Alice remembers her sister, Rose Shamlian, making it in the summer at her home in Belmar, NJ on the outside covered barbecue – usually for a houseful of company.


It was served with Armenian salad, bulgur or rice pilaf, and Silver Queen corn from nearby farms. The meal awaited family returning from the beach or fishing.


Alice recalls this as having been such a joyous time, and happy house. “Amazing how a pot of gouvedge left us with such wonderful memories!”


I know, Alice. I, too, have savored Rose’s gouvedge. Wonderful memories, indeed!

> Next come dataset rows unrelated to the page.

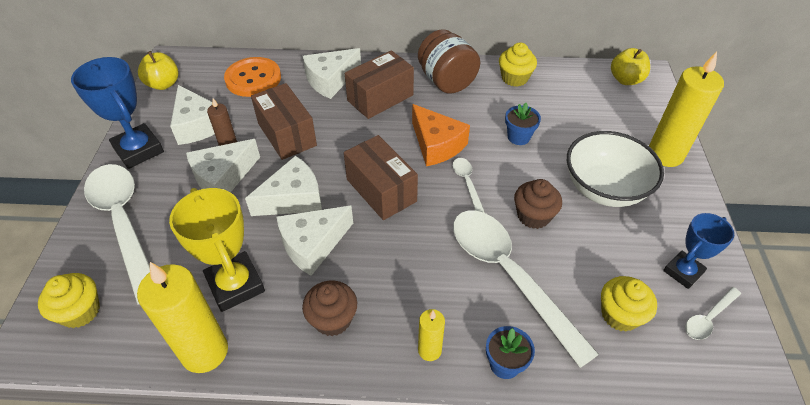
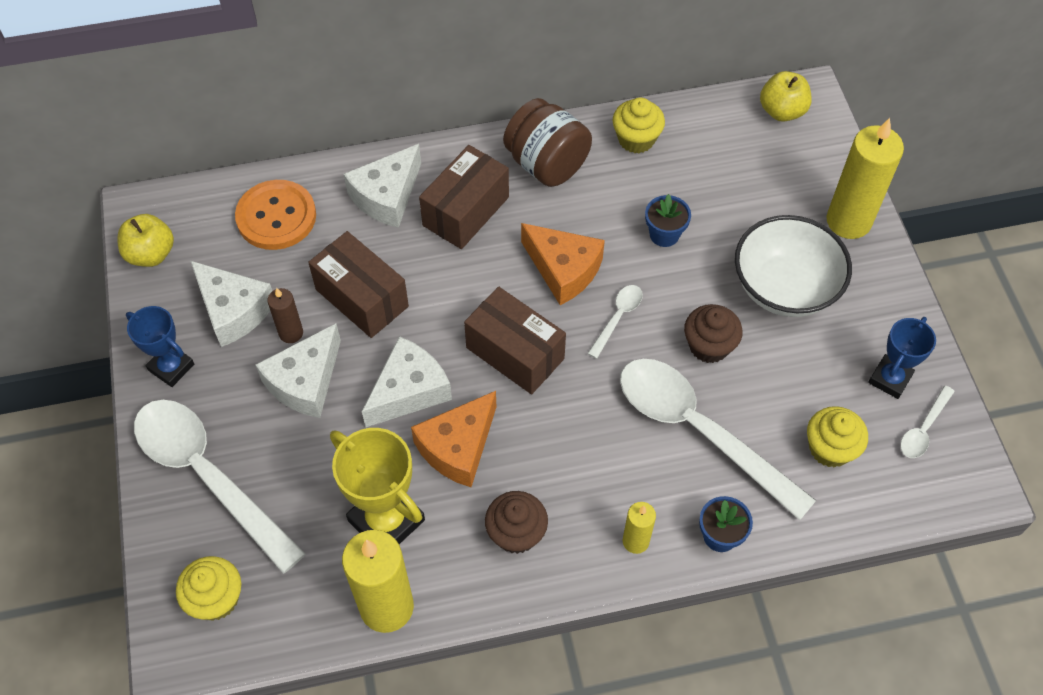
camera: 15 degrees left, 10 degrees up
(138, 150) = (171, 367): blue trophy -> blue trophy, size x0.64
(313, 245) = (458, 447): white cheese -> orange cheese
(467, 183) = (617, 318): white spoon -> white spoon turned 60 degrees clockwise

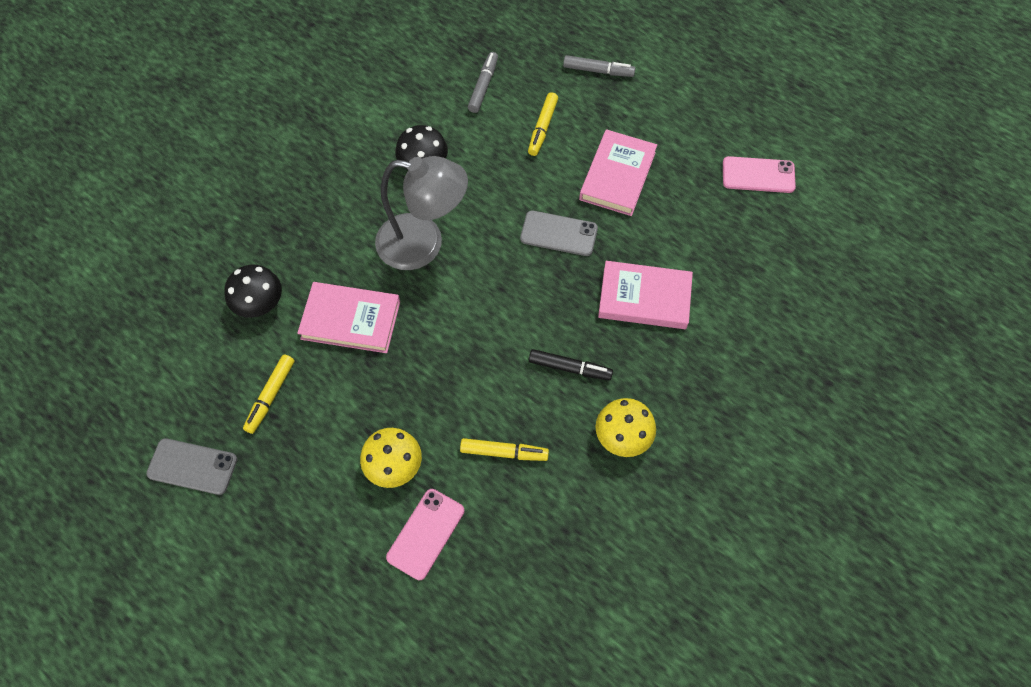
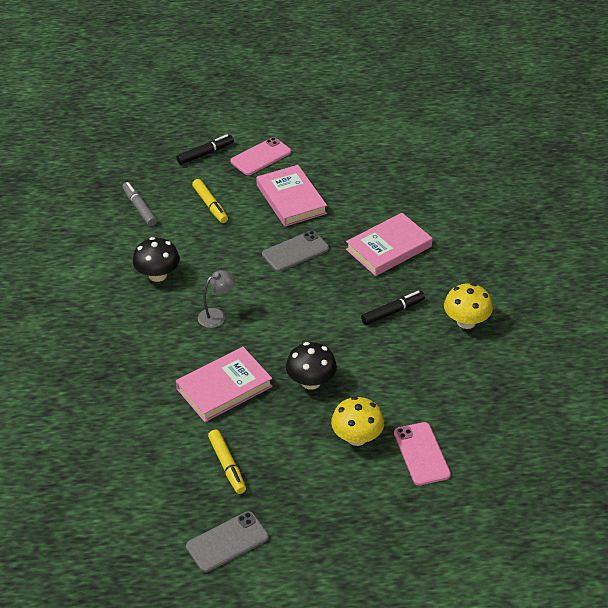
camera: 45 degrees left, 20 degrees down
(260, 304) = (149, 425): black mushroom -> black mushroom (311, 382)
(423, 244) = (217, 315): grey lamp -> grey lamp, size x0.46
(503, 452) = (411, 380): yellow marker -> none
(598, 71) = (205, 154): grey marker -> black marker
(758, 175) = (372, 146): pink phone -> pink phone (261, 157)

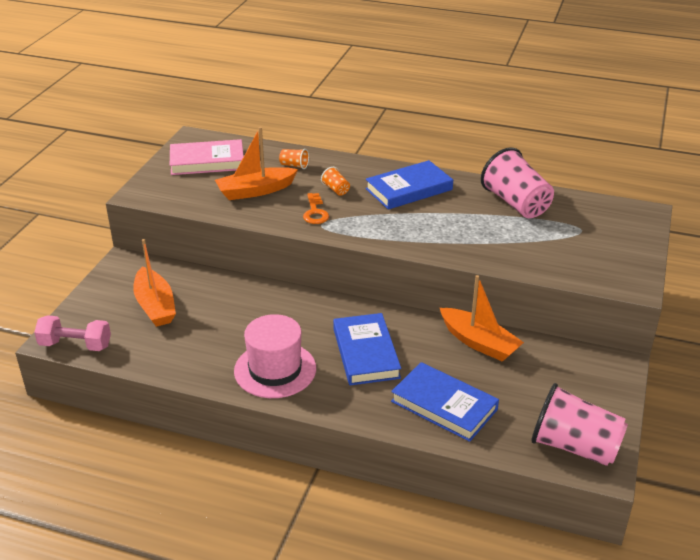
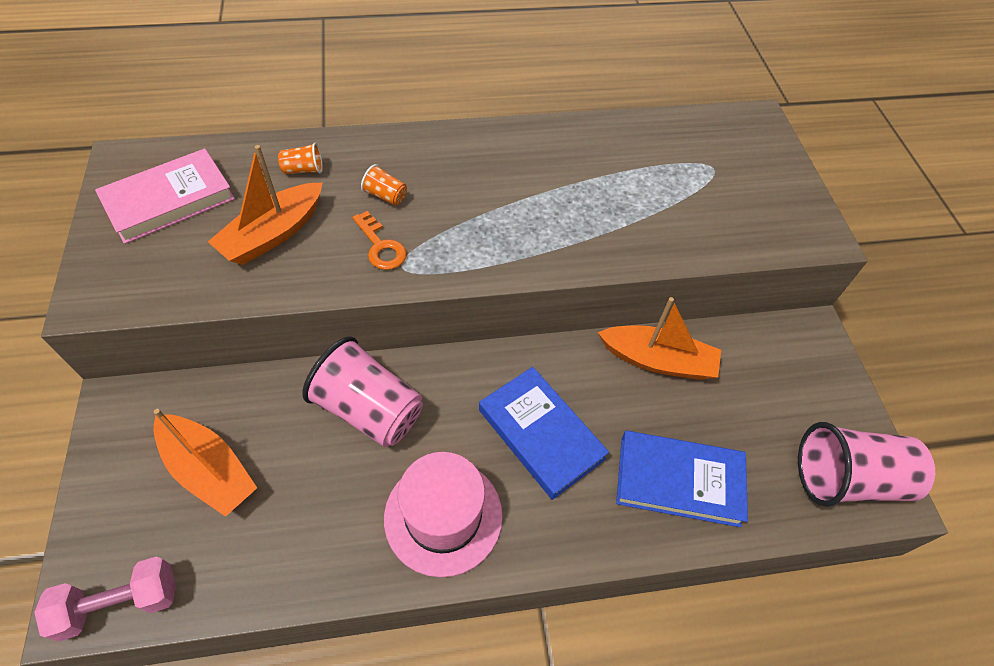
camera: 30 degrees left, 20 degrees up
(409, 189) = (479, 165): blue book -> none
(516, 204) = (618, 149): pink cup -> pink cup (369, 410)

P.S. from Doug: This brings back wonderful memories for me, too. My mother learned to cook gouvedge — and pretty much everything else — from Alice’s mother, Aunt Baidzar.


Alice has now inherited her mother’s place as keeper of our family recipes and history — and she has been extraordinarily patient and generous in responding to my curiosity over the years.


Thanks for everything — and God bless you and Uncle Azie.




Gouvedge
Ingredients:
2 lbs. (lamb) neck bones – remove fat
2 lbs. string beans – cleaned and cut in half
2 lbs. zucchini – cut into 2 inch pieces
1 lb. okra
1 large onion – sliced
½ head garlic- separated and peeled
2 small frying peppers – cut up
A handful of parsley
1 can tomato paste – diluted with about 2 cups of water
Salt
Black pepper and red pepper


Directions:
Preheat oven to 325 to 350°F, depending on your oven.
Arrange meat in the bottom of a roasting pan.
Pour string beans on top of meat.
Next, place the zucchini on top of the string beans.
Spread the peppers, onion, garlic, and parsley all over the veggies.
Then pour the diluted tomato paste, and sprinkle the black and red pepper over all.
Bake, covered, about 1 hour.
Now, add okra.
Stir meat to the top of the pan, so it will brown.
Continue baking one more hour, uncovered.